The novel coronavirus enters the human cell with the help of a spike protein that is present on its envelope. Usually, our body replies to them by producing antibodies during its course of searching the appropriate receptor that is ACE2. But unfortunately, our body cannot recognize the virus particle during its entry into the cell. The answer to why is due to the presence of the sugar (glycans) that coats the spike protein. As a result, the virus camouflages itself as harmless from the defending antibody and easily enters the host cell.
Researchers have uncovered the atomic makeup of the sugary shield on the coronavirus by using Frontera supercomputer at Texas Advanced Computing Center (TACC). Simulation and modeling explain that the shield, called glycans, prime the virus for infection by changing the shape of its spike protein. Rommie Amaro, a professor of chemistry and biochemistry at UCSD, and colleagues have used computational methods to build data-centric models of the virus, followed by computer simulation to find out the answer to various questions.
They started with experimental datasets that showed the structure of the virus, including cryo-EM structures from the Jason McLellan Lab of the University of Texas at Austin, and from the lab of David at the University of Washington. These help the researchers to look at the structure more clearly. Also, the computer simulation has provided a cohesive picture of the spike protein along with the glycans and it also shows how exactly it looks like.
Roles of glycan in the spike protein
After analyzing the structure, scientists found the functions of the glycan in the spike protein. Initially, we have seen how this glycan helps in protecting the virus from the host antibody. Glycan, a sugar-like molecule coat each of 65-odd spike protein that adorns the coronavirus. It covers the surface of the viral spike protein, which is the most exposed part responsible for the initial infection of the host cell.
The study clearly shows that the spike protein has to undergo a large structural change to infect the human cell. For that to happen, the receptor-binding domain has to lift some pieces of the spike protein over the glycan shield. This holds well for open conformation. In the case of closed conformation, the shield completely covers the spike protein and blocks them from entering the cell. Amaro also said that in the open conformation, two glycans prop up the protein which makes them understand the role of glycans is not just restricted to shielding, but also in activating some chemical groups to provoke the spike proteins.

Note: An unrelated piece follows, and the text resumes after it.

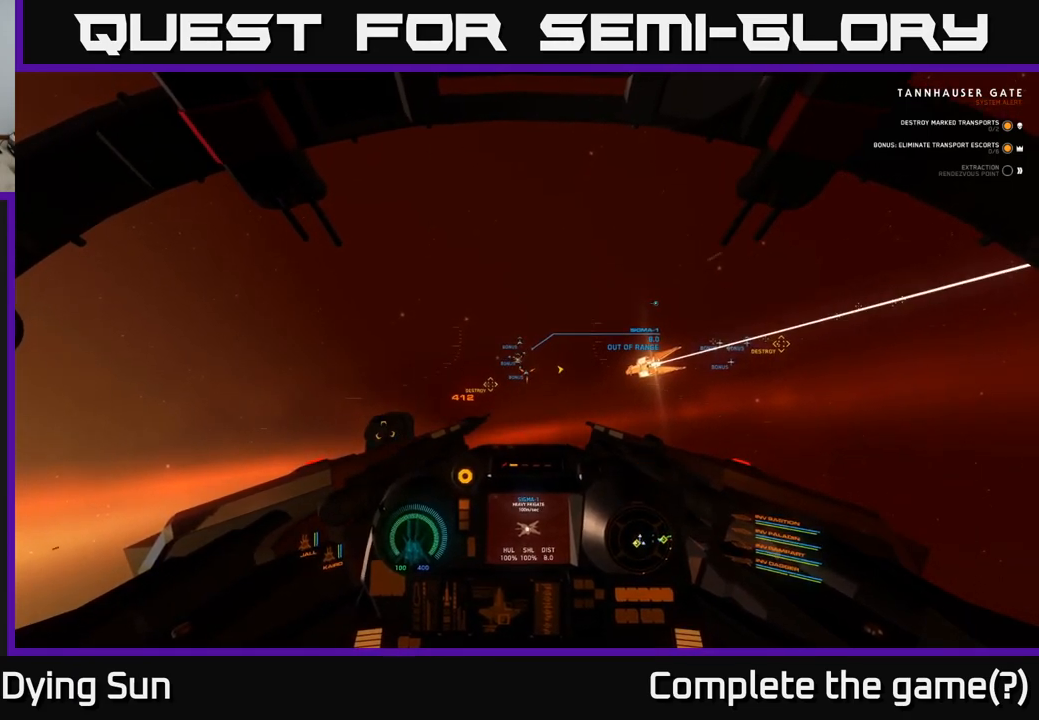
{"buttons": ["L2"], "left_stick": "center", "right_stick": "center", "events": []}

When these processes are done, it is efficiently locked with te receptor and loaded into the human cell.
Even small research can make a big difference in succeeding war against COVID-19. This research team has used about 2.3 million Frontera node hours for molecular dynamics simulation and modeling to conclude the results. Thanks to Frontera for giving such information about the mechanism of how proteins move even in microseconds or milliseconds at a relative dynamic motion.